In 2015, they lost a shootout to the Rams, 34-31 in overtime. They actually held the edge in almost every category, but Wilson was sacked six times and the defense gave up the tying TD with 53 seconds left and lost on a field goal in OT.

In 2014, the defense got burned in the San Diego heat as the Chargers outpossessed the Hawks 42-18 and won 30-21.

Third downs have long been a problem for Carroll’s offenses — mainly because the Hawks often put themselves in a deep hole after wasting their first and second downs.

So that should be a major focus as they go to Pittsburgh — a lesson they should have learned after the Denver debacle last season. They need to target receivers on first downs, throw quickly, use misdirection, move Wilson as needed and vary their run-pass mix.

As former Steelers coach Bill Cowher told KJR, the Seahawks are made to play from ahead (something they rarely do), so they need to take an early lead to allow their running game and pass rush to control the game.

DEFENSIVE NOTES

Shaquill Griffin (who is almost 20 pounds lighter this season) said the Seattle defense played more base defense and off coverage than usual in Week 1 because they didn’t know what Cincy would do. This week, he says to expect the defense to go back to its normal schemes against Ben Roethlisberger and a Steelers team that has done the same thing for years now. We still expect Carroll to play his linebackers a lot, especially with the nickel spot still not ironed out (Jamar Taylor is back and likely to play there).

The safeties need to play a lot better. It looks like Lano Hill will start for Tedric Thompson, who had a rough opener and then sat out practice this week with a hamstring injury.
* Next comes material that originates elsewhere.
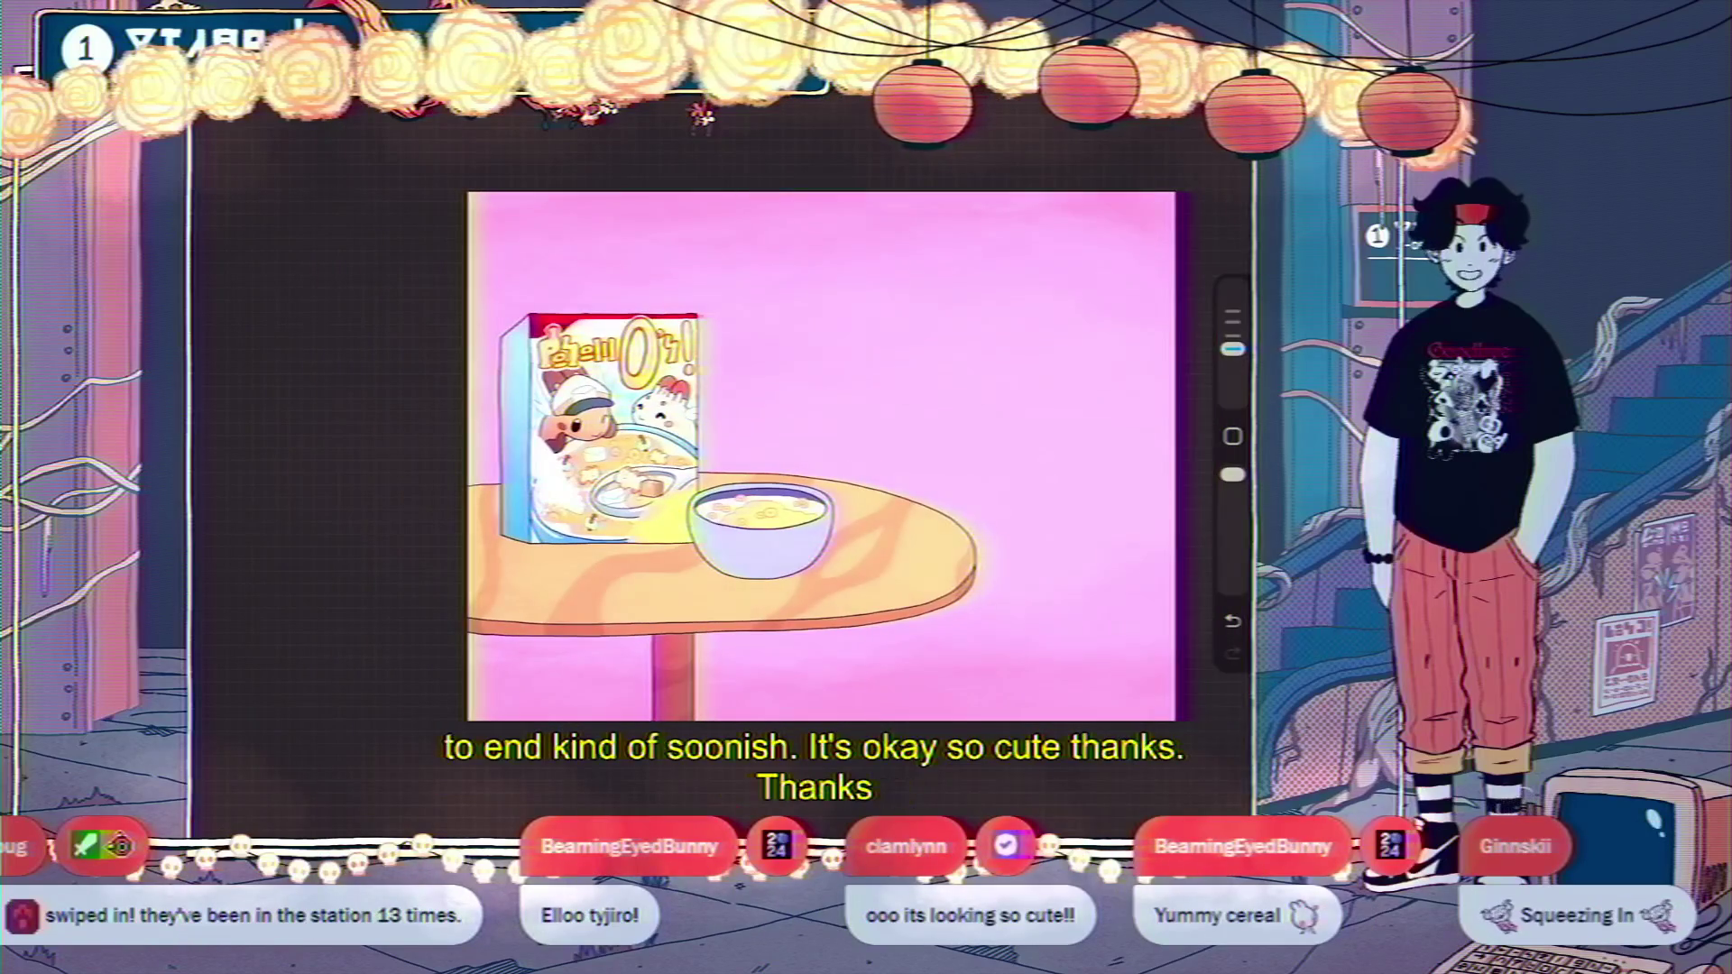
Collapse the bowl layers group and move the dog charm group near the top.
key("l")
Bradley McDougald also needs to step it up after a tough opener; he made a huge gaffe on John Ross’ first TD.

Quinton Jefferson had a monster first game: six tackles, two sacks, two tackles for loss, three QB hits and two batted passes. Playing back home in Pennsylvania, can he trump that? The Hawks will be without Poona Ford, it appears, but they might get Ziggy Ansah and L.J. Collier — that would lead us to think all three linebackers will play a lot so they can focus on helping against the run.